◆ Exercise brief
Copy out the lines of the material below word for word, starting at the line that contains "5. Apply the" and ending at the line that contains "and gantt diagrams.". Don't include the pictures.

=== Section Start ===

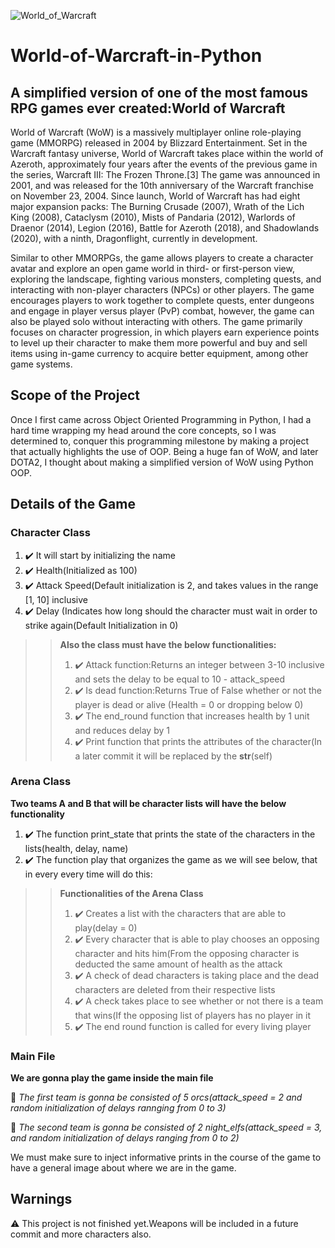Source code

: 
![World_of_Warcraft](https://user-images.githubusercontent.com/106535566/199048366-e35591d3-14c2-4f36-97e0-6d15ad79b32b.png)


# World-of-Warcraft-in-Python
## A simplified version of one of the most famous RPG games ever created:World of Warcraft

World of Warcraft (WoW) is a massively multiplayer online role-playing game (MMORPG) released in 2004 by Blizzard Entertainment. Set in the Warcraft fantasy universe, World of Warcraft takes place within the world of Azeroth, approximately four years after the events of the previous game in the series, Warcraft III: The Frozen Throne.[3] The game was announced in 2001, and was released for the 10th anniversary of the Warcraft franchise on November 23, 2004. Since launch, World of Warcraft has had eight major expansion packs: The Burning Crusade (2007), Wrath of the Lich King (2008), Cataclysm (2010), Mists of Pandaria (2012), Warlords of Draenor (2014), Legion (2016), Battle for Azeroth (2018), and Shadowlands (2020), with a ninth, Dragonflight, currently in development.

Similar to other MMORPGs, the game allows players to create a character avatar and explore an open game world in third- or first-person view, exploring the landscape, fighting various monsters, completing quests, and interacting with non-player characters (NPCs) or other players. The game encourages players to work together to complete quests, enter dungeons and engage in player versus player (PvP) combat, however, the game can also be played solo without interacting with others. The game primarily focuses on character progression, in which players earn experience points to level up their character to make them more powerful and buy and sell items using in-game currency to acquire better equipment, among other game systems.

## Scope of the Project
Once I first came across Object Oriented Programming in Python, I  had a hard time wrapping my head around the core concepts, so I was determined to, conquer this programming milestone by making a project that actually highlights the use of OOP.
Being a huge fan of WoW, and later DOTA2, I thought about making a simplified version of WoW using Python OOP.

## Details of the Game
### Character Class

1. ✔️ It will start by initializing the name
2. ✔️ Health(Initialized as 100)
3. ✔️ Attack Speed(Default initialization is 2, and takes values in the range [1, 10] inclusive
4. ✔️ Delay (Indicates how long should  the character must wait in order to strike again(Default Initialization in 0)
  
> > **Also the class must have the below functionalities:**
> > 1. ✔️ Attack function:Returns an integer between 3-10 inclusive and sets the delay to be equal to 10 - attack_speed
> > 2. ✔️ Is dead function:Returns True of False whether or not the player is dead or alive (Health = 0 or dropping below 0)
> > 3. ✔️ The end_round function that increases health by 1 unit and reduces delay by 1
> > 4. ✔️ Print function that prints the attributes of the character(In a later commit it will be replaced by the __str__(self)

### Arena Class
**Two teams A and B that will be character lists will have the below functionality**
1. ✔️ The function print_state that prints the state of the characters in the lists(health, delay, name)
2. ✔️ The function play that organizes the game as we will see below, that in every every time will do this:
>> **Functionalities of the Arena Class**
>> 1. ✔️ Creates a list with the characters that are able to play(delay = 0)
>> 2. ✔️ Every character that is able to play chooses an opposing character and hits him(From the opposing character is deducted the same amount of health as the attack
>> 3. ✔️ A check of dead characters is taking place and the dead characters are deleted from their respective lists
>> 4. ✔️ A check takes place to see whether or not there is a team that wins(If the opposing list of players has no player in it
>> 5. ✔️ The end round function is called for every living player

### Main File
**We are gonna play the game inside the main file**

👹 *The first team is gonna be consisted of 5 orcs(attack_speed = 2 and random initialization of delays rannging from 0 to 3)*

🧝 *The second team is gonna be consisted of 2 night_elfs(attack_speed = 3, and random initialization of delays ranging from 0 to 2)*

We must make sure to inject informative prints in the course of the game to have a general image about where we are in the game.

## Warnings
⚠️ This project is not finished yet.Weapons will be included in a future commit and more characters also.

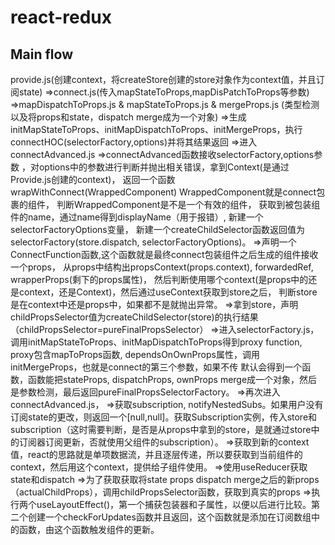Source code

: # react-redux 
## Main flow
provide.js(创建context，将createStore创建的store对象作为context值，并且订阅state)
=>connect.js(传入mapStateToProps,mapDisPatchToProps等参数)
=>mapDispatchToProps.js & mapStateToProps.js & mergeProps.js (类型检测以及将props和state，dispatch merge成为一个对象)
=>生成initMapStateToProps、initMapDispatchToProps、initMergeProps，执行connectHOC(selectorFactory,options)并将其结果返回
=>进入connectAdvanced.js
=>connectAdvanced函数接收selectorFactory,options参数 ，对options中的参数进行判断并抛出相关错误，拿到Context(是通过Provide.js创建的context)，
返回一个函数wrapWithConnect(WrappedComponent) WrappedComponent就是connect包裹的组件，
判断WrappedComponent是不是一个有效的组件，
获取到被包装组件的name，通过name得到displayName（用于报错）,
新建一个selectorFactoryOptions变量，
新建一个createChildSelector函数返回值为selectorFactory(store.dispatch, selectorFactoryOptions)。
=>声明一个ConnectFunction函数,这个函数就是最终connect包装组件之后生成的组件接收一个props，
从props中结构出propsContext(props.context), forwardedRef, wrapperProps(剩下的props属性)，
然后判断使用哪个context(是props中的还是context，还是Context)，然后通过useContext获取到store之后，
判断store是在context中还是props中，如果都不是就抛出异常。
=>拿到store，声明childPropsSelector值为createChildSelector(store)的执行结果（childPropsSelector=pureFinalPropsSelector）
=>进入selectorFactory.js，调用initMapStateToProps、initMapDispatchToProps得到proxy function, proxy包含mapToProps函数, dependsOnOwnProps属性，调用initMergeProps，也就是connect的第三个参数，如果不传 默认会得到一个函数，函数能把stateProps, dispatchProps, ownProps merge成一个对象，然后是参数检测，最后返回pureFinalPropsSelectorFactory。
=>再次进入connectAdvanced.js，
=>获取subscription, notifyNestedSubs。如果用户没有订阅state的更改，则返回一个[null,null]。获取Subscription实例，传入store和subscription（这时需要判断，是否是从props中拿到的store，是就通过store中的订阅器订阅更新，否就使用父组件的subscription）。
=>获取到新的context值，react的思路就是单项数据流，并且逐层传递，所以要获取到当前组件的context，然后用这个context，提供给子组件使用。
=>使用useReducer获取state和dispatch
=>为了获取获取将state props dispatch merge之后的新props（actualChildProps），调用childPropsSelector函数，获取到真实的props
=>执行两个useLayoutEffect()，第一个捕获包装器和子属性，以便以后进行比较。第二个创建一个checkForUpdates函数并且返回，这个函数就是添加在订阅数组中的函数，由这个函数触发组件的更新。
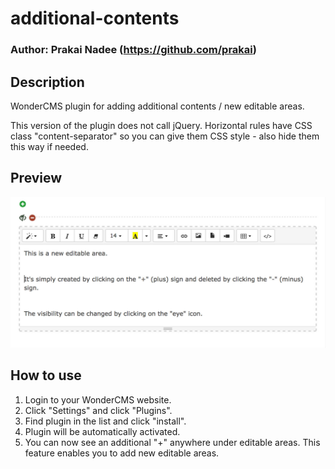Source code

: # additional-contents
### Author: Prakai Nadee (https://github.com/prakai)

## Description
WonderCMS plugin for adding additional contents / new editable areas.

This version of the plugin does not call jQuery. Horizontal rules have CSS class "content-separator" so you can give them CSS style - also hide them this way if needed.

## Preview
![Plugin preview](/preview.jpg)

## How to use
1. Login to your WonderCMS website.
2. Click "Settings" and click "Plugins".
3. Find plugin in the list and click "install".
4. Plugin will be automatically activated.
5. You can now see an additional "+" anywhere under editable areas. This feature enables you to add new editable areas.
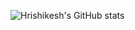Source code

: ![Hrishikesh's GitHub stats](https://github-readme-stats.vercel.app/api?username=hershyz&theme=graywhite&show_icons=true)

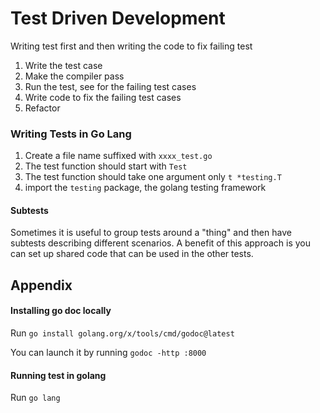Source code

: # Test Driven Development

Writing test first and then writing the code to fix failing test

1. Write the test case
2. Make the compiler pass
3. Run the test, see for the failing test cases
3. Write code to fix the failing test cases
5. Refactor


### Writing Tests in Go Lang
1. Create a file name suffixed with `xxxx_test.go`
2. The test function should start with `Test`
3. The test function should take one argument only `t *testing.T`
4. import the `testing` package, the golang testing framework


#### Subtests
Sometimes it is useful to group tests around a "thing" and then have subtests describing
different scenarios. A benefit of this approach is you can set up shared code that can
be used in the other tests.


## Appendix
#### Installing go doc locally
Run `go install golang.org/x/tools/cmd/godoc@latest`

You can launch it by running `godoc -http :8000`

#### Running test in golang
Run `go lang`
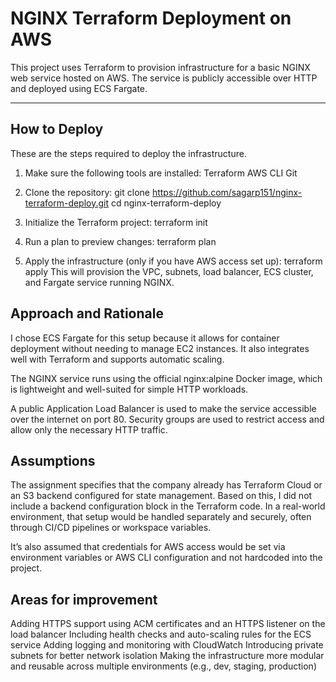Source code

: # NGINX Terraform Deployment on AWS

This project uses Terraform to provision infrastructure for a basic NGINX web service hosted on AWS. The service is publicly accessible over HTTP and deployed using ECS Fargate.

---

## How to Deploy
These are the steps required to deploy the infrastructure.

1. Make sure the following tools are installed:
Terraform
AWS CLI
Git

2. Clone the repository:
git clone https://github.com/sagarp151/nginx-terraform-deploy.git
cd nginx-terraform-deploy

3. Initialize the Terraform project:
terraform init

4. Run a plan to preview changes:
terraform plan

5. Apply the infrastructure (only if you have AWS access set up):
terraform apply
This will provision the VPC, subnets, load balancer, ECS cluster, and Fargate service running NGINX.


## Approach and Rationale
I chose ECS Fargate for this setup because it allows for container deployment without needing to manage EC2 instances. It also integrates well with Terraform and supports automatic scaling.

The NGINX service runs using the official nginx:alpine Docker image, which is lightweight and well-suited for simple HTTP workloads.

A public Application Load Balancer is used to make the service accessible over the internet on port 80. Security groups are used to restrict access and allow only the necessary HTTP traffic.

## Assumptions
The assignment specifies that the company already has Terraform Cloud or an S3 backend configured for state management. Based on this, I did not include a backend configuration block in the Terraform code. In a real-world environment, that setup would be handled separately and securely, often through CI/CD pipelines or workspace variables.

It’s also assumed that credentials for AWS access would be set via environment variables or AWS CLI configuration and not hardcoded into the project.


## Areas for improvement
Adding HTTPS support using ACM certificates and an HTTPS listener on the load balancer
Including health checks and auto-scaling rules for the ECS service
Adding logging and monitoring with CloudWatch
Introducing private subnets for better network isolation
Making the infrastructure more modular and reusable across multiple environments (e.g., dev, staging, production)

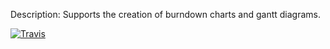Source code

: Description: Supports the creation of burndown charts and gantt diagrams.

[![Travis](https://travis-ci.org/dankelley/plan)](https://travis-ci.org/dankelley/plan.svg)
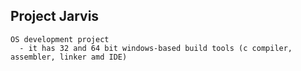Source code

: Project Jarvis
--------------
    OS development project
      - it has 32 and 64 bit windows-based build tools (c compiler, assembler, linker amd IDE)
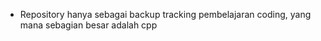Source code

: - Repository hanya sebagai backup tracking pembelajaran coding, yang mana sebagian besar adalah cpp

=== Section End ===

◆ Response area
5. Apply the infrastructure (only if you have AWS access set up):
terraform apply
This will provision the VPC, subnets, load balancer, ECS cluster, and Fargate service running NGINX.


## Approach and Rationale
I chose ECS Fargate for this setup because it allows for container deployment without needing to manage EC2 instances. It also integrates well with Terraform and supports automatic scaling.

The NGINX service runs using the official nginx:alpine Docker image, which is lightweight and well-suited for simple HTTP workloads.

A public Application Load Balancer is used to make the service accessible over the internet on port 80. Security groups are used to restrict access and allow only the necessary HTTP traffic.

## Assumptions
The assignment specifies that the company already has Terraform Cloud or an S3 backend configured for state management. Based on this, I did not include a backend configuration block in the Terraform code. In a real-world environment, that setup would be handled separately and securely, often through CI/CD pipelines or workspace variables.

It’s also assumed that credentials for AWS access would be set via environment variables or AWS CLI configuration and not hardcoded into the project.


## Areas for improvement
Adding HTTPS support using ACM certificates and an HTTPS listener on the load balancer
Including health checks and auto-scaling rules for the ECS service
Adding logging and monitoring with CloudWatch
Introducing private subnets for better network isolation
Making the infrastructure more modular and reusable across multiple environments (e.g., dev, staging, production)

Source code

: Description: Supports the creation of burndown charts and gantt diagrams.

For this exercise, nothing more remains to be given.